The Minister for Immigration, Citizenship and Multicultural Affairs, the Hon Andrew Giles MP has announced a further raft of reforms to the sponsored work visa program.

These reforms are stated to have the purpose of “tackling temporary worker exploitation.”

Below is a summary of some reforms the Minister is talking about noting we are waiting to see new legislation and will post updates as new information is announced.
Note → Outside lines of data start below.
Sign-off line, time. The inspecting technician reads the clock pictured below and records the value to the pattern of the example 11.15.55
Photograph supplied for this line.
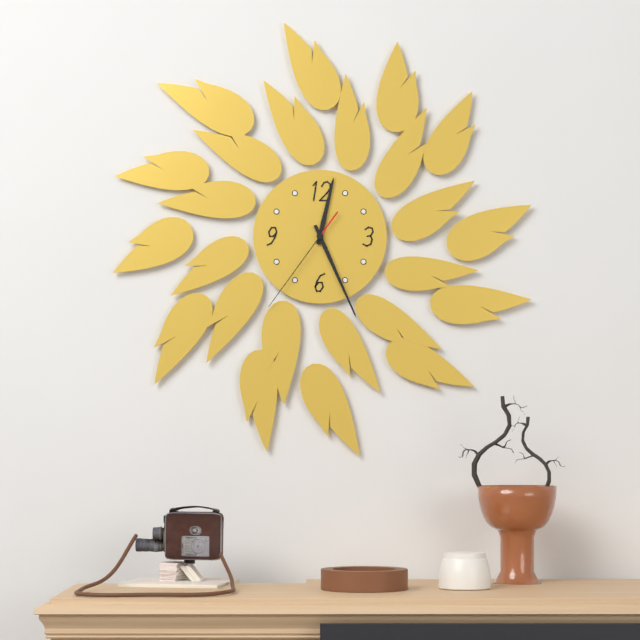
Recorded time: 12.26.36
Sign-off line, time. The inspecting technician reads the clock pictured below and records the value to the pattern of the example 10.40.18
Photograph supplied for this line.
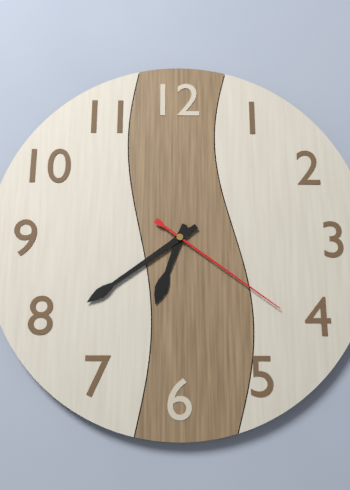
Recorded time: 6.39.21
  • Section 235 of the Act to be repealed (offences in relation to work). According to the Minister this section has not been used since its introduction in 1994. Offences and penalties relating to employment remain under Subdivision C – Offences and civil penalties in relation to work by non-citizens so if you are an employer or visa holder subject to visa conditions and sponsorship rules you have to keep on top of your obligations and understand what they are. If you are looking at making changes to your company and have sponsored staff, you should contact us first to discuss your business need and achieving them without risking your sponsorship.
  • People working on Temporary Skilled Shortage visas will have six months instead of 60 days to be without an employer. Historically, changing employers has been an expensive and stressful time for visa holder who are not allowed to work for anyone but their most recently approved sponsor. With processing times taking months and cost of living unabated, many people have been put into difficult scenarios of severe financial hardship, and visa cancellation. The Minister has said that visa holders changing employers will have work rights in the interim to start work for the new employer. Changing employment means making a new nomination application, a tricky and complex legal task that requires professional and knowledgeable experts to navigate you through and avoid, as much as possible, the risks of refusal.
  • The time required to qualify for the Temporary Residency Transition stream of the main permanent sponsored visa – the Employer Nomination Scheme – will reduce from three years to two years. We will need to see what the legal criteria is for the visa as, for short-term 482 holders, eligibility will arise at the same time as visa expiry but this is a great reform for workers, employers, and the nation.
  • Every person who holds a Temporary Skill Shortage visa will have a pathway to permanent residency. This is great news and appears to be forward-looking rather than another band-aid concession linked to COVID-19 recovery.